- What is Transfer Learning ?
- What are embeddings ?
- How are Word2Vec vectors learned ?
- What types of relationships do Word2Vec vectors capture ?

**Transfer Learning:**  is the concept of transfering the knowledge by using past model and training it to new dataset. When we have a small dataset but very diffcult problem wherein similar problem was earlier solved with a large dataset of similar distribtion, we can levergae the model learnt on the large dataset to train over the newer dataset. 
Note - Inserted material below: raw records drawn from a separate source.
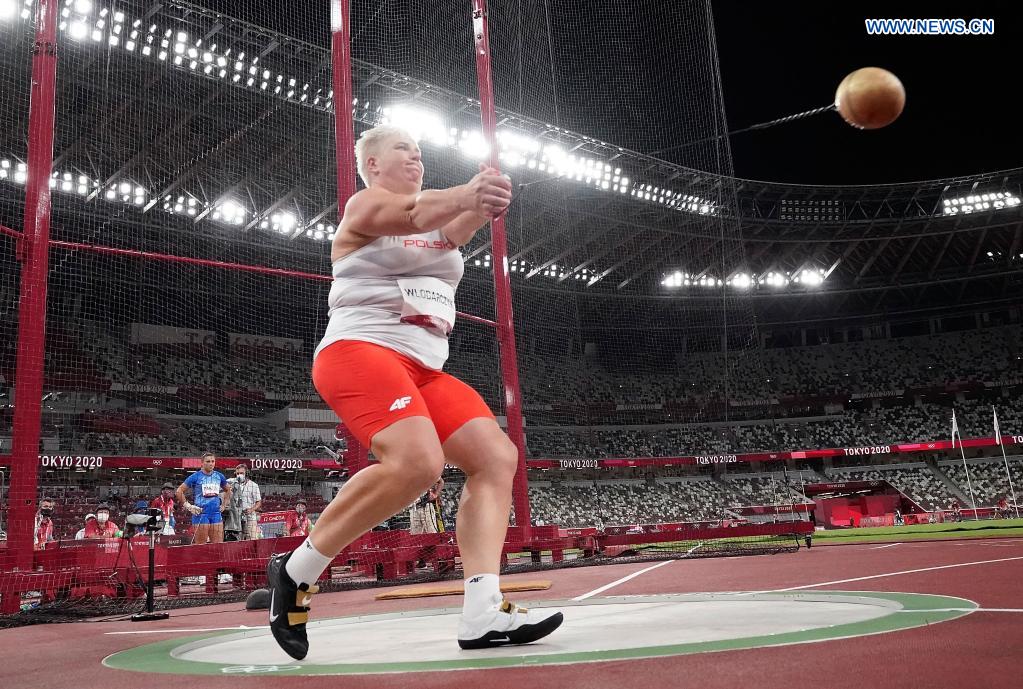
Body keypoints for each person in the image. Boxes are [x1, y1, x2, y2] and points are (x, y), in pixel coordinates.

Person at [266, 125, 562, 660]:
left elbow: (452, 229)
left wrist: (486, 201)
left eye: (421, 152)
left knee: (496, 457)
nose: (416, 157)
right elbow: (413, 215)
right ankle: (296, 570)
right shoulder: (363, 207)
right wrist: (468, 193)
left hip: (424, 368)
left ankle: (482, 609)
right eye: (404, 149)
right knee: (418, 463)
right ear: (372, 165)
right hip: (360, 351)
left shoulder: (434, 219)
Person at [176, 451, 231, 544]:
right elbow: (179, 491)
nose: (211, 464)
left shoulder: (219, 476)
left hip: (216, 514)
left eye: (213, 461)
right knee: (201, 546)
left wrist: (224, 505)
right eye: (208, 461)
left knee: (218, 545)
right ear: (202, 463)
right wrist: (188, 506)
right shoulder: (195, 476)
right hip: (201, 514)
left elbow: (228, 489)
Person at [232, 464, 262, 540]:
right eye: (238, 473)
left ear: (246, 473)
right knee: (238, 539)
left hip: (250, 517)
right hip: (236, 517)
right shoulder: (233, 484)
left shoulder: (253, 485)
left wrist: (251, 509)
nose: (239, 475)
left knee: (253, 538)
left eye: (241, 473)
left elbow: (258, 502)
**Embeddings:** are those feature representations that are extracted from pre trained networks
- Are dense continous vector representation from neural networks that contain pertinent information & exhibit semantic relationships
- Can be learned in supervised or unsupervised manner
- Often useful as unsupervised data representation scheme (like PCA)
- Sometimes also are called as 'thought vectors', 'x vectors', 'feature vectors'...

In [None]:
%matplotlib notebook

import numpy as np
import numpy
from tqdm import tqdm
import gensim
import random


### Download Word2Vec Vectors [from](https://drive.google.com/uc?id=0B7XkCwpI5KDYNlNUTTlSS21pQmM&export=download)

### Download analogies data [from](http://download.tensorflow.org/data/questions-words.txt)
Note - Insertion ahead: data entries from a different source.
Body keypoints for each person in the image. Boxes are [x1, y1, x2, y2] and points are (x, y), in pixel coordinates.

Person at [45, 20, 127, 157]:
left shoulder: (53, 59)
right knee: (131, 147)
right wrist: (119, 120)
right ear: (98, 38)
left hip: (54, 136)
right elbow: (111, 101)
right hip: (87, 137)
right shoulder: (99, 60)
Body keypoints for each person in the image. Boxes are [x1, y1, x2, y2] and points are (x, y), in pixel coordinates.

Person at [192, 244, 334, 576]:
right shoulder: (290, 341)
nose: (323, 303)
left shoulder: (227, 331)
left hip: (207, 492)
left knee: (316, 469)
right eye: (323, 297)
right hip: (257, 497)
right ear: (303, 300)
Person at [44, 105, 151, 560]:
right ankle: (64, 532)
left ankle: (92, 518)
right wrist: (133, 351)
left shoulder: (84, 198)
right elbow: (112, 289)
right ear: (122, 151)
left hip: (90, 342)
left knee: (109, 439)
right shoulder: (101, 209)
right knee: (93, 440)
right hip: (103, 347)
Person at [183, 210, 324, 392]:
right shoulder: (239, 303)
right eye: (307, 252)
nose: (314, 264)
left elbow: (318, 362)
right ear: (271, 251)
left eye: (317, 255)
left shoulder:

![alt text](https://www.tensorflow.org/images/linear-relationships.png "title")

In [None]:
model = gensim.models.KeyedVectors.load_word2vec_format('data/GoogleNews-vectors-negative300.bin', binary=True)

In [None]:
king_vector = model['king']
print(len(king_vector))
print(king_vector)

In [None]:
analogy_vector = model['king'] - model['man'] + model['queen']
print(analogy_vector)

In [None]:
# example analogy task like king - man + woman = queen
answer = model.most_similar(positive=['woman', 'king'], negative=['man'])
print("king - man + woman = {}".format(answer))

In [None]:
analogy_words = [line.rstrip('\n').split(' ') for line in open('data/questions-words.txt')]
analogy_words = [words for words in analogy_words if len(words) == 4]
np.random.seed(0)
analogy_words = random.sample(analogy_words, 100)
X = [words[:3] for words in analogy_words]
y = [words[3] for words in analogy_words]

In [None]:
print(X[0], y[0])
print(X[10], y[10])
print(X[50], y[50])

In [None]:
is_correct_list = []
top_5_predictions_list = []
for i in tqdm(range(len(X))):
    components = X[i]
    answer = y[i]
    predictions = model.most_similar(positive=[components[1], components[2]], negative=[components[0]])
    top_5_predictions = [p[0].lower() for p in sorted(predictions, key=lambda x : -x[1])[:10]]
    top_5_predictions_list.append(top_5_predictions)
    is_in_top_5 = 1.0 if answer.lower() in top_5_predictions else 0.0
    is_correct_list.append(is_in_top_5)

In [None]:
for i in range(10):
    components = X[i]
    answer = y[i]
    top5 = top_5_predictions_list[i]
    correct = is_correct_list[i]
    print("Components: {}, Answer: {} Top5: {} is_correct: {}".format(components, answer, top5, correct))

In [None]:
print("Accuracy in Analogy Task is", np.mean(is_correct_list))